WALTER WITHERS (1854-1914)
A 10% Goods and Services tax (G.S.T) will be charg… Read more
WALTER WITHERS (1854-1914)

Heidelberg Road, Eltham

Details
WALTER WITHERS (1854-1914)
Heidelberg Road, Eltham
signed and dated 'Walter Withers/89' (lower left); titled 'Heidelberg Road, Eltham' on label (on the reverse)
oil on canvas
28.8 x 54.8 cm
Provenance
PMH Variety Club Art Exhibition
Masterpiece Fine Art Gallery, Hobart
Acquired from the above by the present owners in 1995
Special notice
A 10% Goods and Services tax (G.S.T) will be charged on the Buyer's Premium on all lots in this sale.

Lot Essay

Walter Withers' move to Eltham was prompted not only for health reasons but in part due to an unlikely accident. Having commuted from Heidelberg every weekday for the previous nine years via train to his work and art classes in the city, Withers returned home one afternoon to find his studio had been damaged by the blasting that was in operation for a nearby train tunnel. Together with his wife "they entered his studio and there they found not only had a rock pierced the roof, it had also damaged his latest landscape." (A Marshall, Pioneers and Painters - One Hundred years of Eltham and it's Shire, Melbourne, 1971, p. 111). Withers decided he needed to move on and it was his long attraction to the ruggedness and bush qualities of Eltham that convinced him and his family to acquire a small property and move there in 1903.

The grandson of an artist, Walter Withers was born in Birmingham, England in 1854. He pursued his studies at the Royal Academy and South Kensington Schools, incorporating visits to Paris and sketching tours through England into his artistic training. Withers arrived in Australia in 1883 with the intention of settling on the land. He abandoned the bush after 18 months and moved to Melbourne and it's outer environs.

As a painter Withers was fascinated with the elements and in particular, how the atmosphere controlled the light and the weather shaped the landscape.
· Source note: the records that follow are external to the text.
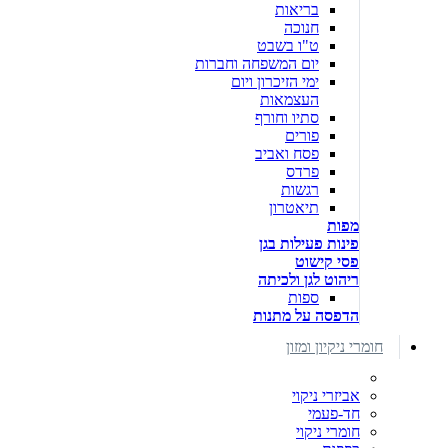
בריאות
חנוכה
ט"ו בשבט
יום המשפחה וחברות
ימי הזיכרון ויום
העצמאות
סתיו וחורף
פורים
פסח ואביב
פרדס
רגשות
תיאטרון
מפות
פינות פעילות בגן
פסי קישוט
ריהוט לגן ולכיתה
ספות
הדפסה על מתנות
חומרי ניקיון ומזון
אביזרי ניקוי
חד-פעמי
חומרי ניקוי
From 1889 Withers resided at the Eaglemont camp, with Roberts, Streeton and Conder, moving to Charterisville the following year, which "provided a focus for continuing the more progressive developments of plein air painting in Melbourne" (J Clarke & B Whitelaw, Golden Summers: Heidelberg and Beyond, Melbourne, 1985, p. 172).

Four years before painting Heidelberg Road, Eltham, Withers completed A Bright Winter's Morning (collection of National Gallery of Victoria), a painting which successfully confirms the artist's ambition in capturing the essence of a season and its moods. Whereas A Bright Winter's Morning offers an overall view, Heidelberg Road, Eltham is in someway a fragment of detail to the former image, yet still alludes to these seasonal qualities. In both works, a herd of cattle meander down a muddy track yet in the latter image the viewer has an extremely realistic impression of this particular scene. Although the herd is the focal point of the composition, it is the depiction of how the landscape and the earth transforms and reacts during this harsh season, which is the intention.

Although Withers' landscapes are domestic in theme, his ability to achieve dramatic effects through his evocation of the weather is unparalleled. As such, the rural settings of Eltham and Heidelberg provided the artist with the ideal environment to encapsulate this artistic vision.